If water is supplied at high temperature from any source, there is a danger of scalding to building users. Risk of severe injury increases proportionally with increase in temperature and with extent of contact.
To prevent scalding, the temperature of hot water, at point of delivery to a bath or bidet, should not exceed 48ºC.
A device or system limiting water temperature should not compromise the principal means of providing protection from the risk of Legionella. It should allow flexibility in setting of a delivery temperature, up to a maximum of 48ºC, in a form that is not easily altered by building users.
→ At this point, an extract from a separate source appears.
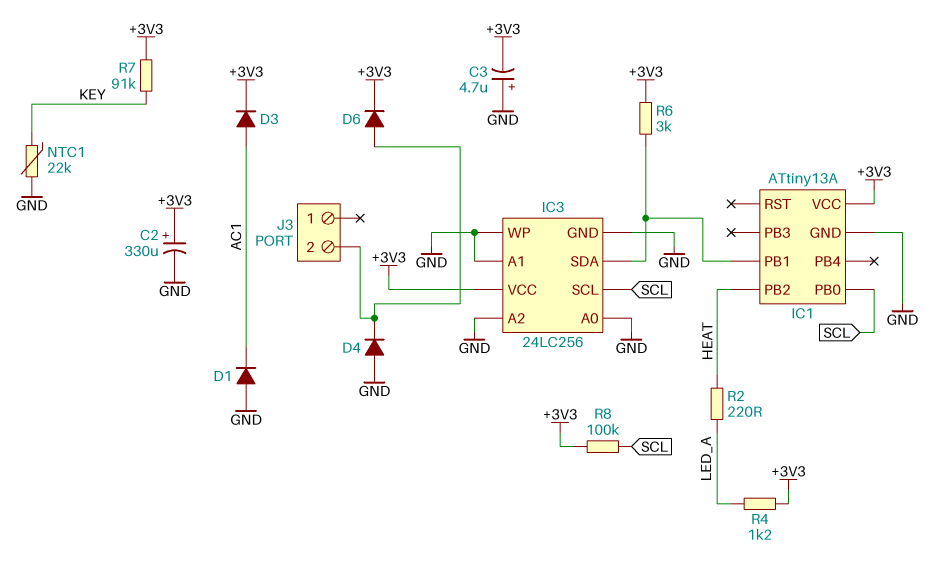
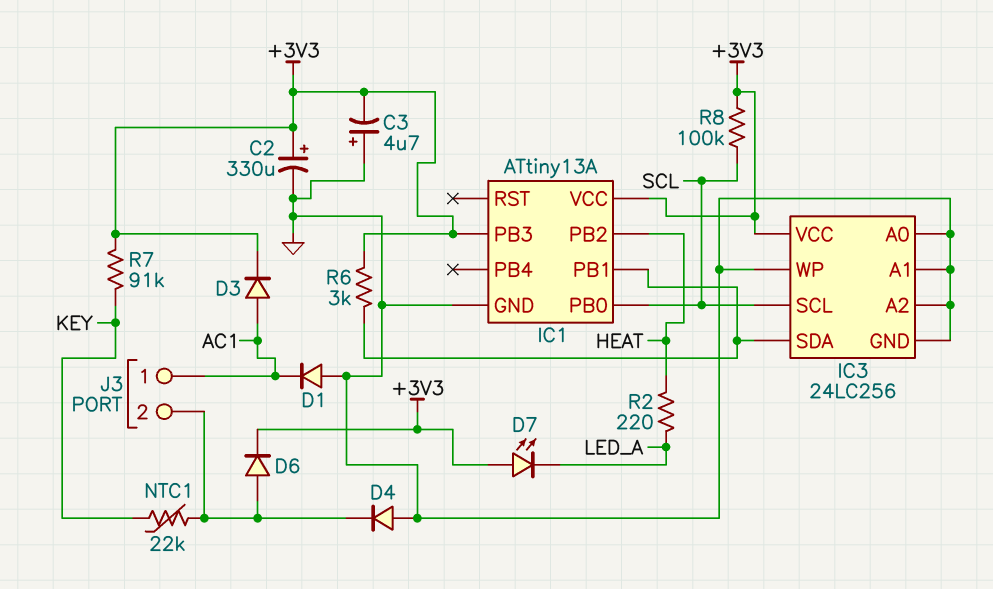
D7: none -> LED (A +3V3, K LED_A)
IC1 pin PB3: none -> +3V3
J3 pin 1: none -> AC1
NTC1: 22k (GND, KEY) -> 22k (J3/2, KEY)
R4: 1.2k (+3V3, LED_A) -> none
This will allow reduction of temperature where, for example, facilities are used by those more at risk from injury, such as elderly people or unsupervised children.
Where both hot and cold water are supplied to a facility, the above may be achieved by use of a thermostatic mixing valve (TMV) or fitting complying with BS EN 1111: 1999 or BS EN 1287: 1999, fitted as close to the point of delivery as practicable. Guidance on the installation, use and maintenance of thermostatic mixing valves and fittings for domestic-scale applications may be found in BRE information Paper IP 14/03 or from the Thermostatic Mixing Valve Association (TMVA).
Where a dwelling is altered or extended, but not converted, and new sanitary facilities are provided, some primary heat sources, such as older combination boilers, may not be suited to temperature control in the manner given above. In such cases, advice should be sought from equipment manufacturers on compatible means of limiting hot water temperature to controlled facilities.
The non-domestic Handbook should be referred to for duties under Health & Safety legislation relevant to any part of a dwelling used as a place of work.